Four months ago we embarked on a journey toward understanding the power of sound business models and how they can get you through the downturn.

And looking back on what’s taken place with the business and economic climates in South Africa over the past eight or so weeks, it’s clear this discussion point couldn’t have been timed better.

With the way things look in the market I believe the timing is right for us to take our business models up a level and not just be concerned with our own businesses. After all, the business models of our suppliers, peers and customers are vital influencers and contributors to our own success levels.

For this to take place, the business models of all concerned must align.
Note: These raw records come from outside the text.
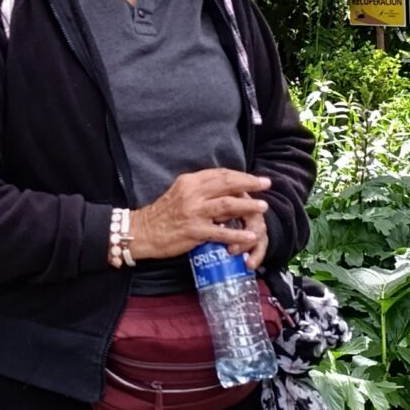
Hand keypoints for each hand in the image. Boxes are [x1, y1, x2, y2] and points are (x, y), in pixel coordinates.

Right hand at [129, 168, 270, 261]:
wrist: (142, 232)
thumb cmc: (162, 214)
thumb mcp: (180, 193)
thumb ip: (200, 190)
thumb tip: (224, 189)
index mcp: (189, 181)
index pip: (219, 174)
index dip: (240, 175)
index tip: (255, 178)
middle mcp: (192, 193)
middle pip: (226, 184)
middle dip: (249, 183)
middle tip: (266, 184)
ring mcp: (194, 212)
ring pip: (227, 205)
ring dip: (248, 205)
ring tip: (263, 206)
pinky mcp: (194, 231)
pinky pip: (221, 232)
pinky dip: (237, 234)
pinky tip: (250, 236)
It’s a case of asking oneself ‘what I do that makes your business better’ and vice versa.

It’s not just about what value your suppliers and partners’ hold for you, but how they improve the value proposition to the customer by working through you.

It’s an interesting way to begin thinking, because no matter how integrated we make our own businesses, in the greater scheme of things they are nothing more than silos connected together via a supply chain.

And since we’re all aware of how businesses cannot function effectively if they operate with various silos within their own business model, it’s not difficult to imagine what the potential of the end-to-end channel would be, if each player became more integrated with the next.

Since businesses are generally reticent to share their inner workings with peers and partners (everyone, after all claims to have a trade secret or a unique value proposition), the traditional communications models need tweaking.

We’re realizing that the styles of communication employed in the past aren’t speedy enough to cope with the complexity of a supply chain with merged business models.

Social media is becoming the enabler to the communications that take place across the supply chain, since the volume of information players in the supply chain need to communicate and the speed at which that needs to take place calls for a medium that’s instantaneous and capable of encouraging collaboration by its very nature.

If we get this right, we’ll find we are able to offer far more value to our customers than ever before, and that we are able to do so at a fraction of the cost.

But getting there is going to take trust – taking the first step towards trusting all of the members of the supply chain and sharing information freely is a bold one.

Despite this obstacle, I believe a more collaborative supply chain environment can work – and furthermore that it must work if we are to survive the rest of this economic crisis and whatever the future holds.

We must however clearly define the rules of engagement and ensure everyone involved is in it for the long haul.

This kind of thinking entails breaking new ground – companies can either evolve and become a part of it, or fall behind and become extinct, just like the Dinosaurs.